The center-left Süddeutsche Zeitung writes:

“In the course of the past year, some wit came up with the name ‘Merkozy.’ The new word helped put into focus what had been obvious for months: the solidarity between Angela Merkel and Nicolas Sarkozy in the euro crisis, the joint leadership undertaken by France and Germany. That some in France immediately began to refer to ‘Sarkel’ is more than an amusing detail: It shows the nature of the German-French relationship. Sensitive souls in Germany’s neighbor believed, in all seriousness, that the order of the names had political significance, and that the term ‘Merkozy’ proved that Sarkozy, as the second-named, played second fiddle to the German chancellor.”

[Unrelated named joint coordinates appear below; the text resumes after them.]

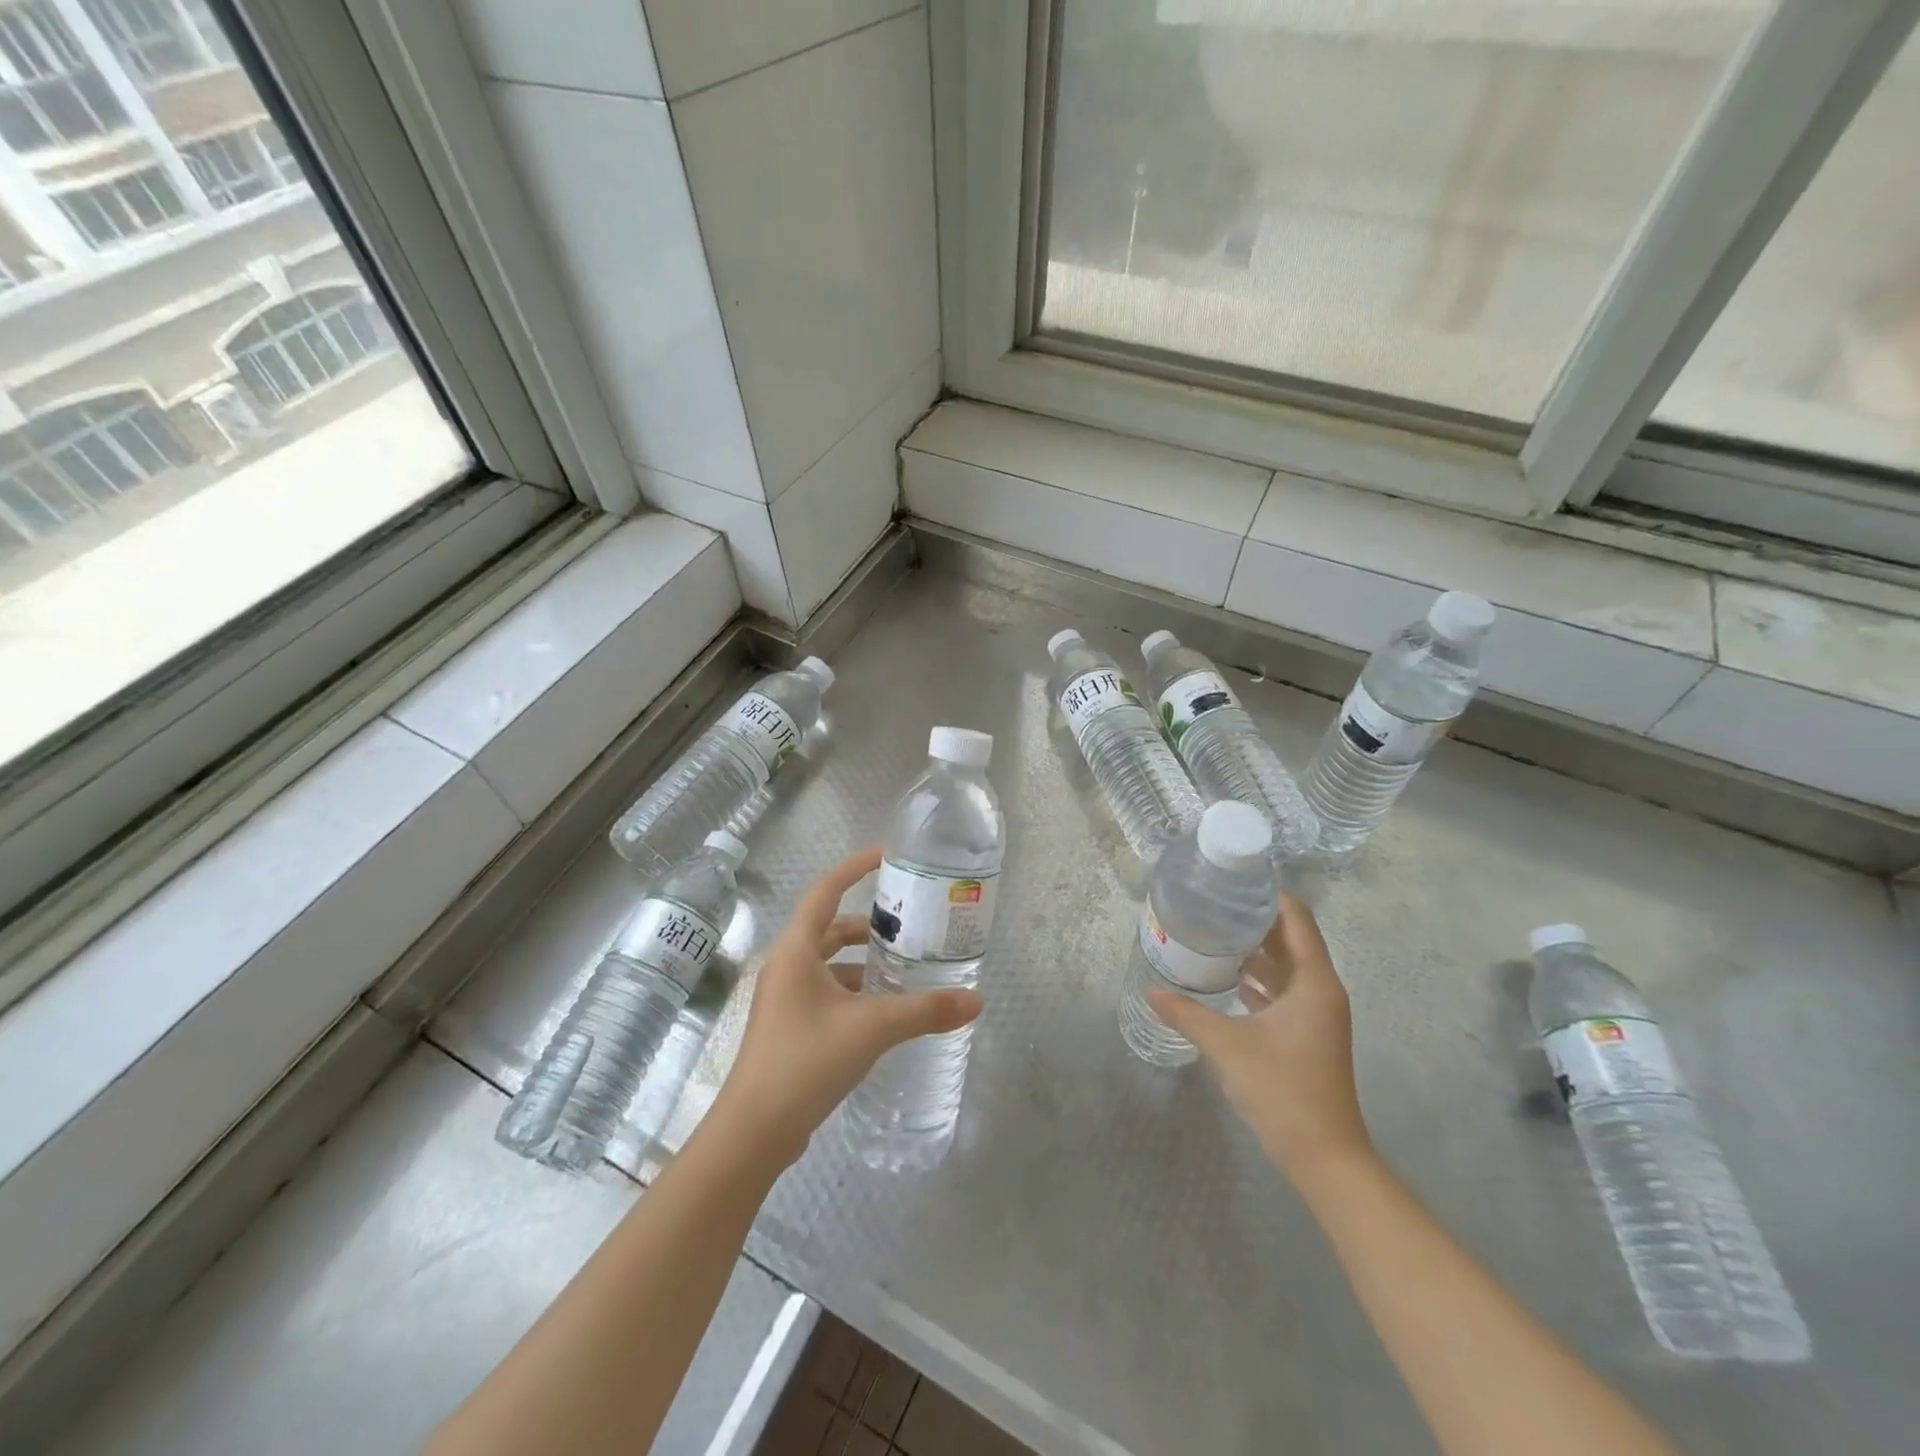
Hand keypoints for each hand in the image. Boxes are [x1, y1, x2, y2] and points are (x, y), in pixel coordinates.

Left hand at [710, 847, 982, 1168]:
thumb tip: (976, 1000)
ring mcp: (785, 999)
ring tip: (904, 967)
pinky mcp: (790, 1028)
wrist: (754, 1132)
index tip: (887, 856)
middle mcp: (787, 966)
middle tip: (908, 923)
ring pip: (829, 964)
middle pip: (829, 928)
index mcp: (796, 950)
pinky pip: (827, 992)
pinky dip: (855, 991)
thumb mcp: (872, 1029)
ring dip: (863, 962)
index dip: (855, 868)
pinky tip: (884, 1010)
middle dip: (867, 924)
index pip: (826, 890)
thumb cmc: (806, 1061)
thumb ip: (925, 1011)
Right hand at [1150, 893, 1371, 1179]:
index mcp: (1314, 982)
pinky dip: (1258, 977)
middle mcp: (1321, 990)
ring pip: (1286, 966)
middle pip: (1291, 938)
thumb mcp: (1227, 1046)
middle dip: (1254, 918)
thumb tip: (1151, 992)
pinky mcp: (1306, 1034)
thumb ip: (1188, 1014)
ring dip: (1255, 948)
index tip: (1234, 877)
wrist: (1325, 1157)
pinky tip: (1226, 975)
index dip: (1270, 894)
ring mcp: (1316, 1014)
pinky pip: (1282, 990)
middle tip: (1212, 900)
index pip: (1296, 918)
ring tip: (1212, 929)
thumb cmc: (1283, 1090)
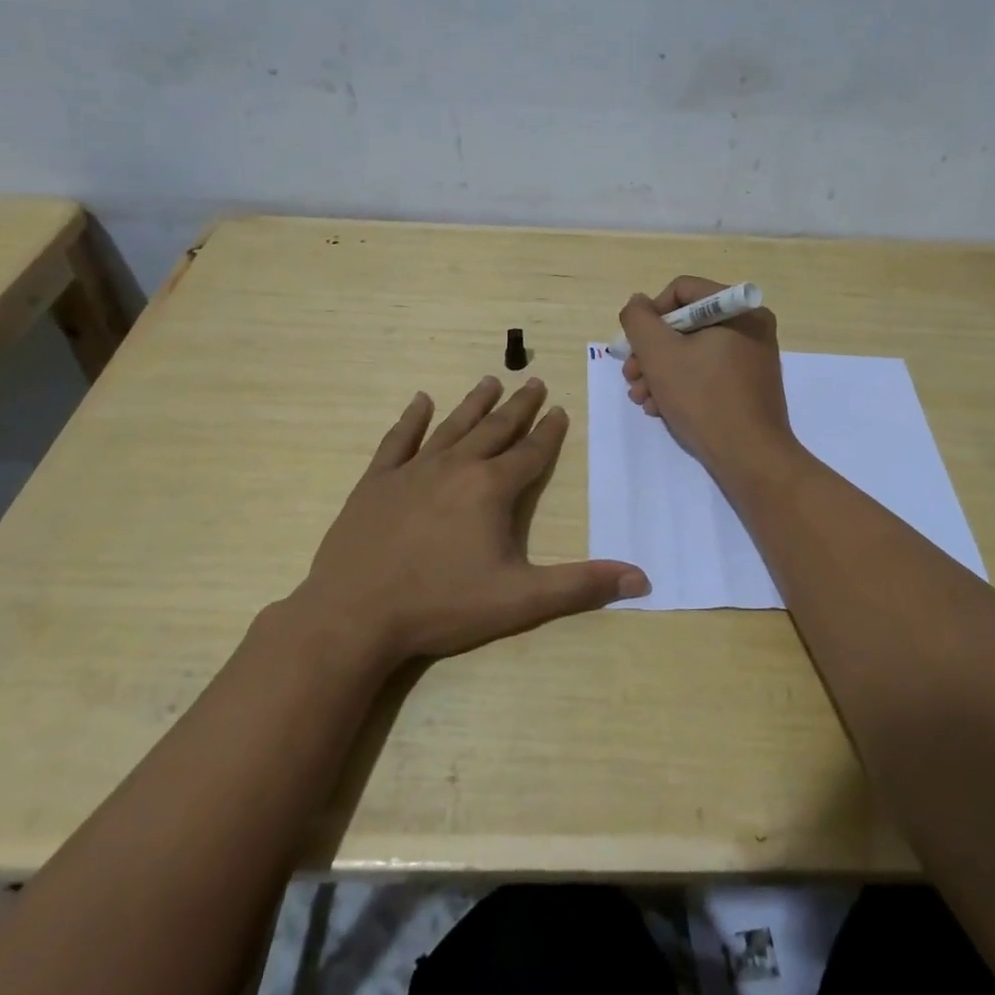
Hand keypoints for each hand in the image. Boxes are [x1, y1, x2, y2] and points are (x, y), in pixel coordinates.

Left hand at [292, 377, 649, 670]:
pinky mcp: (376, 482)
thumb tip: (640, 577)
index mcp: (490, 489)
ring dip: (474, 403)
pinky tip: (420, 401)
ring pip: (452, 426)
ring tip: (491, 380)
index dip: (549, 432)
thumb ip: (579, 587)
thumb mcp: (519, 600)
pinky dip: (411, 419)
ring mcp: (412, 471)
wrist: (354, 614)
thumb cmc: (441, 606)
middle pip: (495, 429)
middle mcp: (455, 467)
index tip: (560, 409)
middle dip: (519, 406)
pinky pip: (398, 441)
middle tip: (534, 381)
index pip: (530, 453)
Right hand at [618, 276, 799, 479]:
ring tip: (641, 398)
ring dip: (660, 371)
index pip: (681, 291)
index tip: (635, 346)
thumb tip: (638, 303)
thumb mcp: (659, 353)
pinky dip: (681, 384)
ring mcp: (752, 357)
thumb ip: (639, 320)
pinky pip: (707, 371)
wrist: (750, 458)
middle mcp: (750, 326)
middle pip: (685, 324)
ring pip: (693, 351)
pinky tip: (661, 408)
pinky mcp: (748, 385)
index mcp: (738, 309)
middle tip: (631, 376)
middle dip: (651, 351)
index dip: (650, 315)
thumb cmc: (704, 398)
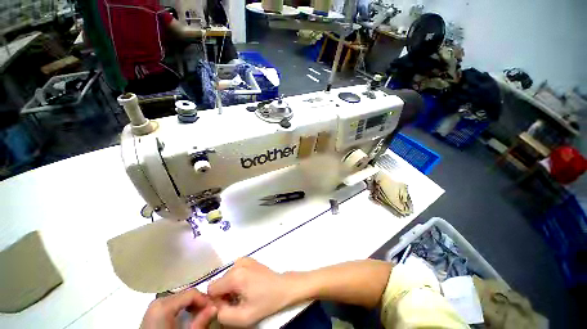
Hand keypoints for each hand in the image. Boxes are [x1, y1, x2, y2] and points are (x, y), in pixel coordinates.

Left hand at [140, 289, 216, 328]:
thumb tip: (216, 307)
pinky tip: (187, 316)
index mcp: (164, 304)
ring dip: (191, 304)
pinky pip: (172, 302)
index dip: (205, 299)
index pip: (192, 292)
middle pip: (186, 293)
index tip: (214, 308)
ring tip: (199, 315)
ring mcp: (154, 305)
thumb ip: (200, 321)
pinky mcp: (153, 311)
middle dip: (199, 301)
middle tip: (208, 312)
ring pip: (180, 297)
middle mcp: (158, 300)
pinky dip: (182, 307)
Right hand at [207, 258, 297, 326]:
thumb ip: (222, 315)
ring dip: (230, 288)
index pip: (211, 289)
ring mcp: (243, 259)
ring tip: (245, 293)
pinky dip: (236, 280)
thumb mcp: (243, 317)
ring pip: (226, 277)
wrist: (283, 287)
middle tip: (238, 301)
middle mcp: (237, 263)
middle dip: (224, 294)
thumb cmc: (265, 302)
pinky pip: (233, 272)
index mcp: (235, 276)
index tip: (229, 306)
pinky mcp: (248, 259)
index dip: (217, 301)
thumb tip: (215, 305)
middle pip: (219, 282)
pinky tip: (248, 285)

“The recent loss of France’s top credit rating has made such considerations obsolete. Anyone who claims this has already been the status quo for months, is overlooking the fact that France has been able to compensate for its current economic weakness with great negotiating skill.”

“The French economy is stagnating, and France must fear a further downgrade. That means the euro zone’s second-biggest economy is in danger of falling ever deeper into the debt trap. Servicing its debt is already the country’s single largest budget expenditure. Those costs now threaten to become even bigger. …. The fight against a downward spiral will have a decisive influence on French politics for the foreseeable future — regardless of who is running the country.”

The center-right Frankfurter Allgemeine Zeitung writes:

“In its decision to downgrade nine euro-zone countries, Standard & Poor’s referred to political arguments to a greater degree than is usual, and not only in relation to the individual states, but also in relation to the euro zone as a whole. Their skeptical view of the political decision-making structures includes some familiar clichés. The agency once again called for swift decisions on the euro rescue — and implicitly called for (the ECB to use its) ‘big bazooka’ and provide unlimited resources for troubled countries.”

“But the ratings agency is ignoring the fact that it’s always difficult to make political decisions in the euro zone, due to different national interests and the need to consult national parliaments. The ‘political union’ that is currently being proposed as a universal panacea will do nothing to change that.”